Aim of the exercise >>
Print the data below exactly as it appears.

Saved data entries

☆ ☆ ☆

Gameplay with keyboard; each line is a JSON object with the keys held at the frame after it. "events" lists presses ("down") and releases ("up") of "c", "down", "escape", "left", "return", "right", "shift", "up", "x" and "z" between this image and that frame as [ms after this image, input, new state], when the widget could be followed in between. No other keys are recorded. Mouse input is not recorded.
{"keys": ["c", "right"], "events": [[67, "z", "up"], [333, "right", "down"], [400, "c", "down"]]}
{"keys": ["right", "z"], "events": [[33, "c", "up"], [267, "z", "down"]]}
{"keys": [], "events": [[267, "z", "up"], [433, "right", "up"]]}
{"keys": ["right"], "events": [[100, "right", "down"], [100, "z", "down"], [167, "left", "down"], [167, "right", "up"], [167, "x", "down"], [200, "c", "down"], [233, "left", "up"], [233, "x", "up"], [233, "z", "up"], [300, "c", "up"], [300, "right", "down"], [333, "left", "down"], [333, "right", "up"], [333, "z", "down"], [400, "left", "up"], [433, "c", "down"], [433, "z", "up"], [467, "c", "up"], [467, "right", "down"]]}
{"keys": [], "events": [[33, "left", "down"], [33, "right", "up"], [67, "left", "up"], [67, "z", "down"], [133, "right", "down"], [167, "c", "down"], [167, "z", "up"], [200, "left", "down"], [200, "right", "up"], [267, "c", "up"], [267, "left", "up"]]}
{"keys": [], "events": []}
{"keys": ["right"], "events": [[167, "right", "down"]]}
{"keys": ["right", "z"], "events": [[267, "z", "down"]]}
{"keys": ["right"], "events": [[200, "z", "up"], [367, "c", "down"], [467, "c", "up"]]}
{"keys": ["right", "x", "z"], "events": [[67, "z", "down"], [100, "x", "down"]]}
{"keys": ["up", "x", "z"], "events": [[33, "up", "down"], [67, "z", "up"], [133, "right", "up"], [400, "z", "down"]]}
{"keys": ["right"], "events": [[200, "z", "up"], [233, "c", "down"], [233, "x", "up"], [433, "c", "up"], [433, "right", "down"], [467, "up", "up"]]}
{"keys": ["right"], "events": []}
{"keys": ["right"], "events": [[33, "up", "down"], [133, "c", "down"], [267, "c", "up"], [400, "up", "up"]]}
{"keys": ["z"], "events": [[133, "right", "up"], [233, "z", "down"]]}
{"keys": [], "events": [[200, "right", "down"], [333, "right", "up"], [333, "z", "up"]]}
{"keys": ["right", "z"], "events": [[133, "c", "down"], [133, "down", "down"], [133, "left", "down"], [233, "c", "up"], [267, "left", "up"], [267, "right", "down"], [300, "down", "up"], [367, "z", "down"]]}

☆ ☆ ☆

The completed task >>
Gameplay with keyboard; each line is a JSON object with the keys held at the frame after it. "events" lists presses ("down") and releases ("up") of "c", "down", "escape", "left", "return", "right", "shift", "up", "x" and "z" between this image and that frame as [ms after this image, input, new state], when the widget could be followed in between. No other keys are recorded. Mouse input is not recorded.
{"keys": ["c", "right"], "events": [[67, "z", "up"], [333, "right", "down"], [400, "c", "down"]]}
{"keys": ["right", "z"], "events": [[33, "c", "up"], [267, "z", "down"]]}
{"keys": [], "events": [[267, "z", "up"], [433, "right", "up"]]}
{"keys": ["right"], "events": [[100, "right", "down"], [100, "z", "down"], [167, "left", "down"], [167, "right", "up"], [167, "x", "down"], [200, "c", "down"], [233, "left", "up"], [233, "x", "up"], [233, "z", "up"], [300, "c", "up"], [300, "right", "down"], [333, "left", "down"], [333, "right", "up"], [333, "z", "down"], [400, "left", "up"], [433, "c", "down"], [433, "z", "up"], [467, "c", "up"], [467, "right", "down"]]}
{"keys": [], "events": [[33, "left", "down"], [33, "right", "up"], [67, "left", "up"], [67, "z", "down"], [133, "right", "down"], [167, "c", "down"], [167, "z", "up"], [200, "left", "down"], [200, "right", "up"], [267, "c", "up"], [267, "left", "up"]]}
{"keys": [], "events": []}
{"keys": ["right"], "events": [[167, "right", "down"]]}
{"keys": ["right", "z"], "events": [[267, "z", "down"]]}
{"keys": ["right"], "events": [[200, "z", "up"], [367, "c", "down"], [467, "c", "up"]]}
{"keys": ["right", "x", "z"], "events": [[67, "z", "down"], [100, "x", "down"]]}
{"keys": ["up", "x", "z"], "events": [[33, "up", "down"], [67, "z", "up"], [133, "right", "up"], [400, "z", "down"]]}
{"keys": ["right"], "events": [[200, "z", "up"], [233, "c", "down"], [233, "x", "up"], [433, "c", "up"], [433, "right", "down"], [467, "up", "up"]]}
{"keys": ["right"], "events": []}
{"keys": ["right"], "events": [[33, "up", "down"], [133, "c", "down"], [267, "c", "up"], [400, "up", "up"]]}
{"keys": ["z"], "events": [[133, "right", "up"], [233, "z", "down"]]}
{"keys": [], "events": [[200, "right", "down"], [333, "right", "up"], [333, "z", "up"]]}
{"keys": ["right", "z"], "events": [[133, "c", "down"], [133, "down", "down"], [133, "left", "down"], [233, "c", "up"], [267, "left", "up"], [267, "right", "down"], [300, "down", "up"], [367, "z", "down"]]}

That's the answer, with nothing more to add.